Bloedprikken versus neusswab
Zoals gezegd worden bij een het vaststellen van een allergische ziekte bij kinderen tot dusver vaak verschillende methoden gebruikt. Zo wordt bij astma in de meeste gevallen een longfunctietest, hetgeen bij jongere kinderen (tot zes jaar) vaak nog niet mogelijk is. Hiermee kan een arts op basis van bepaalde symptomen, zoals kortademigheid en een piepend geluid bij het ademen, de diagnose stellen.
Gaat het om het vaststellen van hooikoorts, dan wordt naast het bekijken van bekende symptomen zoals verkoudheidsklachten en een loopneus, ook een bloedtest of een huidtest gedaan. Zo’n bloedtest is vooral jonge kinderen nogal vervelend. Koppelman wil het diagnosticeren bij kinderen dan ook vriendelijker en effectiever te maken door op basis van de drie DNA-markers die in de huidige studie zijn geïdentificeerd, een neusswabtest te ontwikkelen.
Goed werkend algoritme
Gebleken is dat het nieuwe algoritme ook goed helpt bij het diagnosticeren van kinderen buiten Europa. Dit geeft aan dat het algoritme inderdaad algemene biologische signalen opvangt die aanwezig zijn bij andere etnische groepen. Deze externe toetsing is de gouden standaard in medisch onderzoek om te testen of de bevindingen betrouwbaar zijn.
Het huidige algoritme is ontwikkeld voor 16-jarigen. “Hoewel deze ontdekking een belangrijke stap voorwaarts is in de toepassing van kunstmatige intelligentie om allergie vast te stellen, moeten we ons algoritme in de toekomst aanpassen voor de jongere leeftijdsgroep”, gaat Koppelman verder. In de toekomst wil hij het algoritme dan ook gebruiken om bij jonge kinderen allergieën vast te stellen door middel van een neusswab.

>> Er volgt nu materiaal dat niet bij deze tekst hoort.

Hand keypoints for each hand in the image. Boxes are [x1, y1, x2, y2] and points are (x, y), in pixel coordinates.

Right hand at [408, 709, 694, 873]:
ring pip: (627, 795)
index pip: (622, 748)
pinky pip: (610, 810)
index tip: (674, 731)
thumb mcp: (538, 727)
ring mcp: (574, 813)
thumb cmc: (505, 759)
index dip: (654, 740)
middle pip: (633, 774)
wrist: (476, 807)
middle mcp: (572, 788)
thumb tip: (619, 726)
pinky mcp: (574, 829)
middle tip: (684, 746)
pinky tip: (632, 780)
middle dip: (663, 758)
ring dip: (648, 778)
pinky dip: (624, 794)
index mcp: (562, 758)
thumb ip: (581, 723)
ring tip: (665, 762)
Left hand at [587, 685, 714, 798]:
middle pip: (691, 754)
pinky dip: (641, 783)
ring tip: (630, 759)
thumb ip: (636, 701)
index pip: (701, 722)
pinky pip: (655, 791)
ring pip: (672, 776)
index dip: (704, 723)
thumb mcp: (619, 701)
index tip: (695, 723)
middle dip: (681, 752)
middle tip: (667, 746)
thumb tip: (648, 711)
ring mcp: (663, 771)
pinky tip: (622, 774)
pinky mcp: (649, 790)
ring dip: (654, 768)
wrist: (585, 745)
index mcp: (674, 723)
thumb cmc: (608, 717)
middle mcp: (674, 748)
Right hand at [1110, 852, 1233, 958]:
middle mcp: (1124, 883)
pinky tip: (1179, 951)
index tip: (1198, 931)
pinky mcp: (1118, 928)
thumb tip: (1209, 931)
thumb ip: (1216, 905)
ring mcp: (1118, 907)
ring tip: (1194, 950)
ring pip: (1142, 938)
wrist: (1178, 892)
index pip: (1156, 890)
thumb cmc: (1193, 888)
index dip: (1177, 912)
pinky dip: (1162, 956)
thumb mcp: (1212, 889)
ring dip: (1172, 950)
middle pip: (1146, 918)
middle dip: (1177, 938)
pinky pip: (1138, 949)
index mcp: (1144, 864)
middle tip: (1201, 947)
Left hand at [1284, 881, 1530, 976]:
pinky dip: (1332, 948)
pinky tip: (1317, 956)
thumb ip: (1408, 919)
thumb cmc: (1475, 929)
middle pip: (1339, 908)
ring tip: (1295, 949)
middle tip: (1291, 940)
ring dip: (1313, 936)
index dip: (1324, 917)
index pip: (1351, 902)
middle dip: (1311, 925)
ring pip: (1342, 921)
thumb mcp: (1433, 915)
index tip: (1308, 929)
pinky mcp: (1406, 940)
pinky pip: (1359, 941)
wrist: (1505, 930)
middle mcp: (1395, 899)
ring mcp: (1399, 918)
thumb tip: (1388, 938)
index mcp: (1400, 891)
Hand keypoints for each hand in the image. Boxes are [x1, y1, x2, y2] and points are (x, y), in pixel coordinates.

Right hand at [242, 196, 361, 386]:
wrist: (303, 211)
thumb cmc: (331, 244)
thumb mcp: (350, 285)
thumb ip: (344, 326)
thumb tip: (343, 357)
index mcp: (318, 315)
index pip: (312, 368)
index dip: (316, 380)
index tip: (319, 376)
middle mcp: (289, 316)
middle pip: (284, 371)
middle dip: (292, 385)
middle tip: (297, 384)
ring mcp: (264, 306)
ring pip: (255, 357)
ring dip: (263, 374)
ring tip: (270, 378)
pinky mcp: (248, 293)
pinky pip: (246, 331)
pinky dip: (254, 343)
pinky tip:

AI bij complexe aandoeningen
Om onderzoek te doen door de nieuwste technieken op het gebied van kunstmatige intelligentie in te zetten bij complexe, biomedische problemen, hebben het UMCG en MIcompany in 2019 hun krachten gebundeld. Geïnitieerd door Gerard Koppelman en Marnix Bügel (founding partner MIcompany), is het nieuwe algoritme ontwikkeld door een gezamenlijk onderzoeksteam als onderdeel van deze samenwerking.
De sleutel tot het succes van deze studie was de combinatie van expertise. Door gebruik te maken van kunstmatige intelligentie worden onderzoekers in staat gesteld om grote en complexe datasets op een nieuwe manier te analyseren. De gegevens die daar uit voort komen bieden zijn van essentieel belang om tot zinvolle conclusies te komen.